For the most part, organizations have taken this approach, and the days of open access to transactional systems and default administrator passwords are largely behind us. However, Big Data presents some new security challenges that are worth investigating in a considered manner.
The great benefit of Big Data is that it consolidates massive data sets from diverse sources, performing complex analytics to solve a business problem. This is certainly a noble goal, but requires that data be exported from stable and secure systems and loaded into a Big Data tool that may be relatively immature and newly installed.
Security is often an afterthought in most rapidly maturing applications, and Big Data is no exception. Combine this with most Big Data projects having tight timelines and high expectations, and you have data that were stored under lock and key being thrown into systems with only the most rudimentary security.
Furthermore, as the name implies, Big Data will often include massive dumps of diverse data, such that data theft from one system results in a treasure trove that might have otherwise required far more work. While state-sponsored attacks from a competing nation make for great press, far more likely is the lost laptop with a copy of a Big Data dataset, or the disgruntled employee who can dump a massive amount of data that he or she would normally not have access to.
While Big Data demands huge datasets and speedy analysis, just as you can find an adequate compromise on insurance, so, too, can you find an appropriate balance of security and Big Data. Take the time to analyze the criticality of the dataset that's being analyzed and gauge the level of sensitivity of the data. You need not spend massive amounts of time and treasure securing public market data, but if your dataset includes confidential sales, customer, or employee information, security should be applied appropriately and presumably match that of the source systems.

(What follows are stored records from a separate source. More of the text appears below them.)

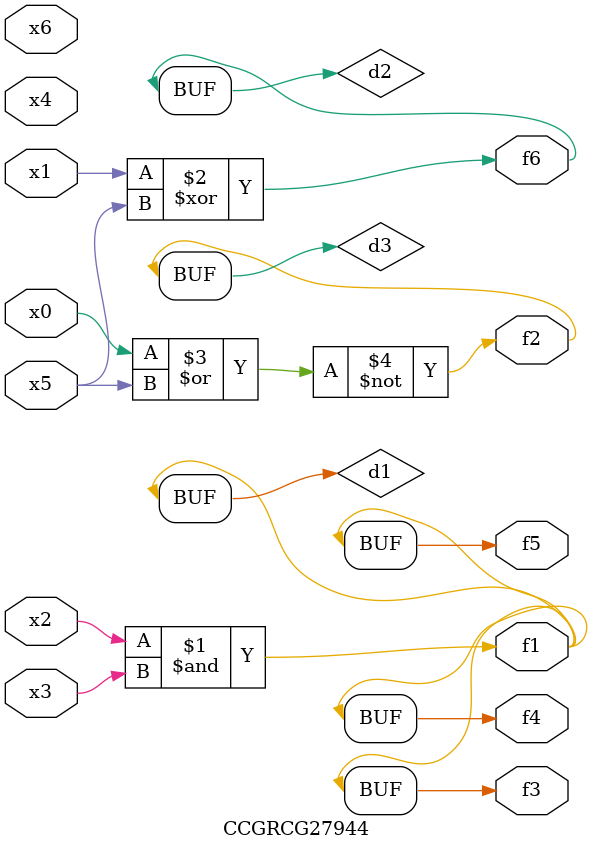
<source format=v>
module CCGRCG27944(
	input x0, x1, x2, x3, x4, x5, x6,
	output f1, f2, f3, f4, f5, f6
);

	wire d1, d2, d3;

	and (d1, x2, x3);
	xor (d2, x1, x5);
	nor (d3, x0, x5);
	assign f1 = d1;
	assign f2 = d3;
	assign f3 = d1;
	assign f4 = d1;
	assign f5 = d1;
	assign f6 = d2;
endmodule

</source>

Also, remember that a key element in any type of security is the human element. If you have neither the time nor inclination to implement extensive security, ensure that staff with access to the data can be trusted, and that they understand the nature of the data they're dealing with. Where consultants are involved, ask to see their data security policies, and ensure they're appropriate for the type of data the consultants will have access to.
Finally, while few want to pause a highly visible Big Data effort, remind peers that security is all a matter of prudent risk, as well as protection appropriate to that level of risk. I might jump into the ocean for a quick swim with little more than shorts and a smile, but if I go scuba diving you had better believe I'm double-checking all my equipment and carrying backups of critical gear.